I frowned. “Your relationship with McCarthy has completely soured?”
“It verges on war. Even he and Jack aren’t friendly, anymore.”
It might seem unlikely that Pearson and McCarthy had ever been soulmates, but the archliberal columnist and the ultraconservative senator had a shared interest in weeding out federal corruption. Pearson’s credentials in that arena were impeccable: he cracked the Russian spy ring in Canada; he exposed the Silvermaster Communis
t spy ring; and he ferreted out miscellaneous congressional skulduggery, ruining the careers of a number of powerful legislators.
Wisconsin’s McCarthy—elected to the Senate in 1946, in part by courting Communist support (“Communists have the same right to vote as anybody else, don’t they?” he’d asked rhetorically)—had been for several years a key Pearson source of inside info about his congressional colleagues and their secrets. I knew McCarthy because I followed leads he provided Pearson, about the so-called “five percenter” influence peddlers.
But earlier this year, after a national magazine rated him our nation’s worst senator, McCarthy bragged to Jack Anderson that he had come up with “one hell of an issue.” Shortly thereafter, McCarthy gave a speech to the no doubt bewildered little old ladies of the Republican Women’s Club of Ohio County, declaring to have “in his hand” a list of 205 members of the Communist Party, currently operating in the State Department, with the secretary of state’s blessing.
Never mind that within a day the list had dwindled to “fifty-seven card-carrying Communists”…or that Communist Party members hadn’t carried “cards” for years.
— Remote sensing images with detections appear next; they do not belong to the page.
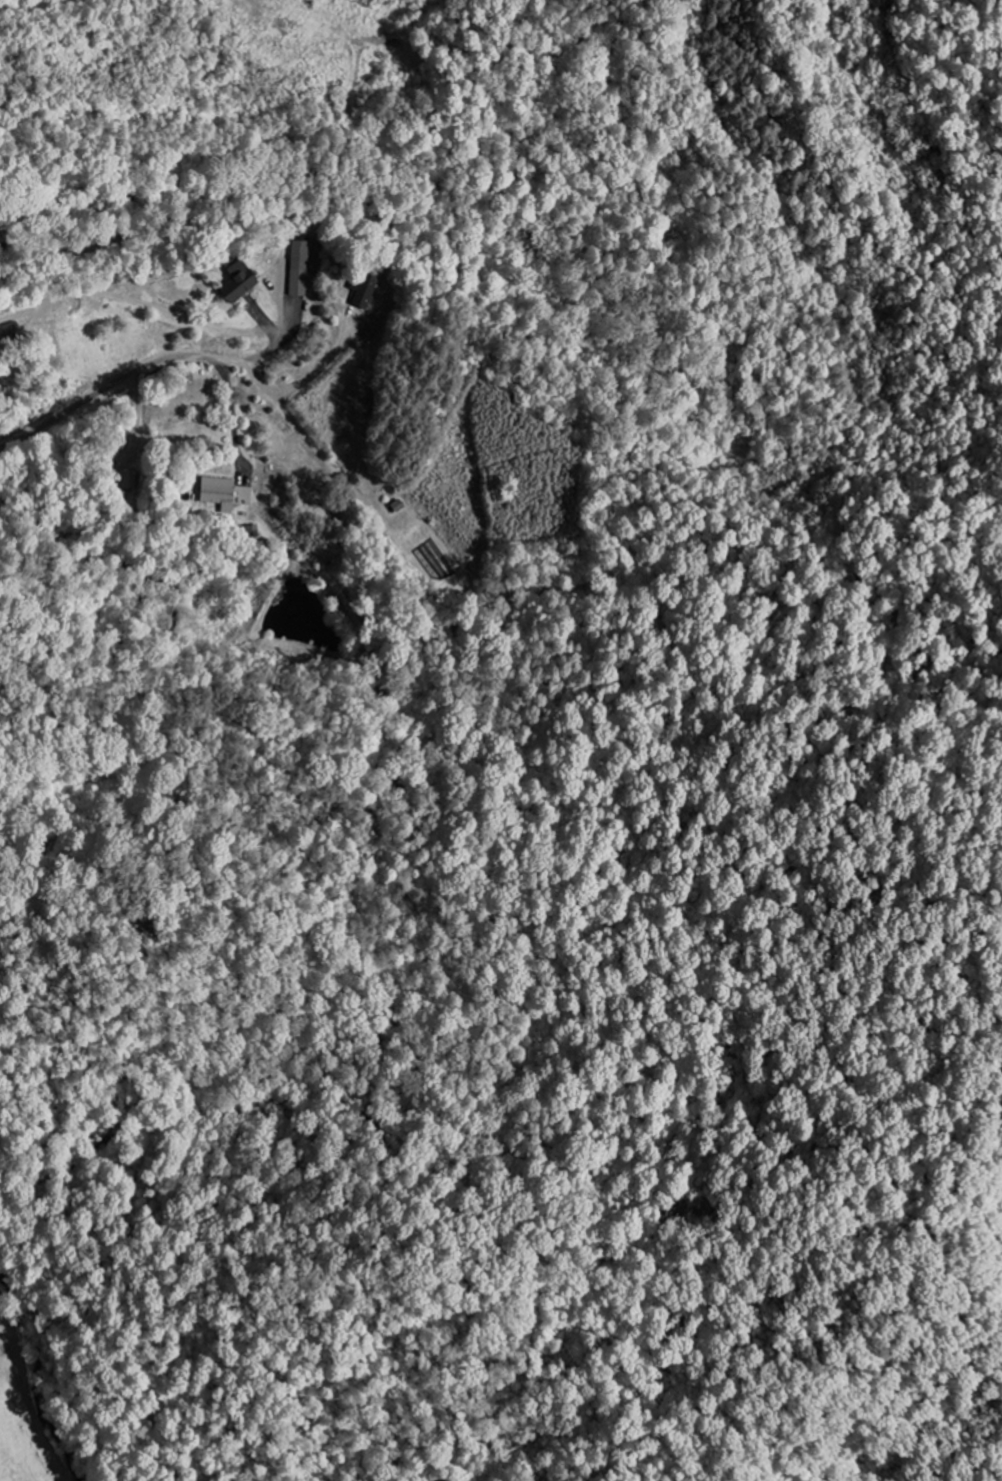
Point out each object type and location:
building: (300, 248)
building: (296, 285)
building: (235, 286)
building: (215, 493)
road: (28, 1394)

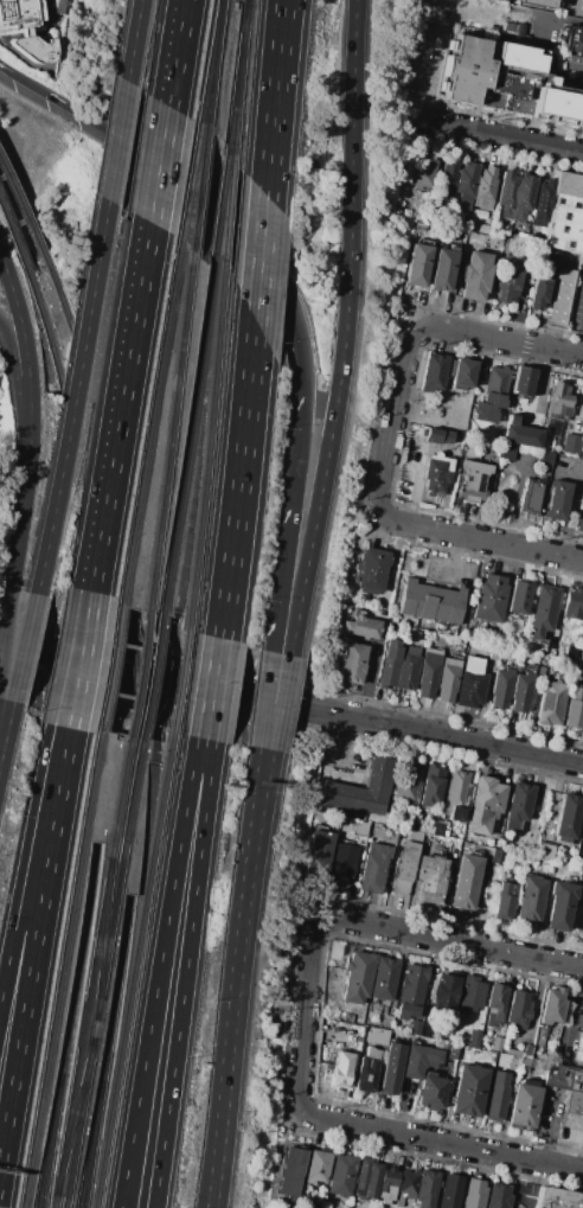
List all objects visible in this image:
building: (409, 0)
building: (539, 3)
building: (447, 4)
building: (582, 4)
road: (573, 10)
railway: (245, 14)
building: (445, 14)
building: (513, 28)
building: (25, 29)
building: (421, 37)
road: (133, 40)
building: (576, 43)
building: (512, 44)
road: (175, 52)
building: (582, 55)
railway: (210, 61)
railway: (213, 62)
building: (574, 63)
building: (464, 69)
road: (420, 89)
railway: (235, 91)
railway: (238, 94)
building: (537, 97)
road: (274, 98)
road: (501, 136)
road: (116, 140)
road: (158, 155)
road: (157, 163)
building: (422, 170)
building: (448, 178)
railway: (190, 180)
building: (465, 184)
railway: (199, 187)
building: (484, 189)
building: (515, 195)
building: (541, 201)
railway: (220, 203)
railway: (25, 211)
railway: (229, 212)
building: (564, 217)
railway: (14, 238)
road: (260, 259)
building: (549, 259)
building: (417, 265)
building: (442, 270)
building: (476, 275)
building: (508, 278)
building: (538, 287)
railway: (59, 293)
building: (560, 296)
railway: (45, 326)
road: (344, 330)
road: (299, 334)
road: (493, 338)
road: (580, 339)
road: (23, 346)
building: (432, 372)
building: (462, 374)
building: (496, 380)
building: (523, 381)
road: (74, 397)
road: (20, 400)
building: (493, 400)
building: (559, 402)
road: (118, 406)
building: (484, 412)
building: (511, 419)
railway: (150, 422)
building: (575, 426)
building: (582, 427)
railway: (170, 432)
railway: (188, 435)
building: (438, 435)
building: (522, 436)
building: (571, 443)
building: (580, 448)
railway: (209, 449)
building: (507, 451)
building: (544, 459)
building: (434, 476)
building: (474, 476)
road: (239, 480)
road: (578, 485)
building: (532, 496)
building: (558, 500)
road: (571, 502)
road: (288, 520)
building: (579, 521)
road: (397, 522)
road: (17, 534)
road: (453, 558)
building: (374, 569)
building: (490, 598)
building: (519, 598)
building: (431, 602)
building: (573, 605)
building: (543, 611)
road: (4, 620)
building: (582, 626)
building: (365, 627)
road: (24, 647)
building: (555, 648)
building: (412, 651)
building: (570, 652)
building: (494, 655)
building: (579, 655)
road: (77, 659)
building: (388, 662)
building: (352, 664)
building: (472, 664)
railway: (109, 669)
railway: (100, 670)
building: (541, 671)
building: (406, 672)
railway: (138, 675)
railway: (139, 675)
building: (427, 675)
railway: (151, 678)
building: (447, 680)
road: (175, 681)
railway: (180, 683)
road: (212, 688)
building: (501, 688)
building: (470, 689)
building: (520, 693)
building: (577, 694)
road: (264, 699)
road: (280, 702)
building: (551, 703)
building: (573, 714)
road: (6, 721)
building: (582, 732)
road: (346, 740)
road: (467, 740)
building: (405, 778)
building: (431, 786)
building: (362, 788)
building: (456, 796)
building: (485, 804)
building: (518, 805)
building: (316, 814)
road: (253, 816)
road: (261, 817)
building: (567, 817)
road: (39, 830)
building: (319, 856)
building: (499, 856)
building: (343, 864)
building: (374, 867)
building: (404, 868)
building: (430, 874)
building: (465, 882)
building: (530, 899)
building: (504, 900)
building: (559, 905)
railway: (103, 939)
road: (35, 945)
road: (463, 946)
railway: (81, 961)
road: (6, 966)
railway: (61, 970)
railway: (134, 971)
road: (158, 972)
railway: (91, 973)
road: (184, 973)
railway: (103, 974)
building: (358, 977)
building: (384, 978)
building: (412, 985)
railway: (117, 990)
building: (445, 990)
building: (471, 994)
building: (496, 1001)
road: (236, 1003)
building: (552, 1006)
building: (518, 1009)
building: (405, 1011)
building: (347, 1018)
building: (478, 1022)
road: (568, 1023)
building: (415, 1028)
building: (353, 1030)
building: (377, 1036)
building: (497, 1044)
building: (527, 1050)
building: (373, 1052)
building: (514, 1053)
building: (581, 1055)
building: (420, 1060)
building: (391, 1068)
building: (341, 1069)
building: (366, 1074)
building: (564, 1077)
building: (499, 1078)
building: (468, 1090)
building: (431, 1092)
building: (495, 1101)
building: (574, 1104)
building: (524, 1105)
railway: (74, 1120)
road: (342, 1121)
railway: (50, 1142)
railway: (52, 1142)
railway: (91, 1145)
railway: (94, 1145)
road: (215, 1165)
road: (220, 1165)
building: (317, 1167)
building: (291, 1172)
building: (363, 1173)
building: (341, 1175)
building: (373, 1181)
building: (407, 1184)
road: (530, 1184)
building: (387, 1185)
building: (425, 1189)
building: (450, 1191)
building: (474, 1194)
building: (498, 1195)
building: (559, 1198)
building: (408, 1203)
McCarthy had made himself an instant household word…and a feared man in Washington.
Only, Drew Pearson didn’t fear anybody in Washington or anywhere else.
“Before he’s through,” Pearson was saying, “no one’s reputation will be safe—the whole political process will be poisoned.”
“He’s got a real, rabid following.”
“That’s why he’s got to be cut down now, before he becomes a walking national disaster area. Frank Sinatra? A Communist? Good Lord, where would such lunacy stop?”
“You’re losing a hell of an informant.”
“My best on the Hill,” Pearson admitted. “A good source, but a bad man…. McCarthy’s already caught up in the demagogue’s compulsion toward escalation. He upgrades ‘fellow travelers’ into Communists, and pro-Communists into spies!”
“Well, your friend Estes has provided him the blueprint for witch-hunting. You have that coonskin cap to thank.”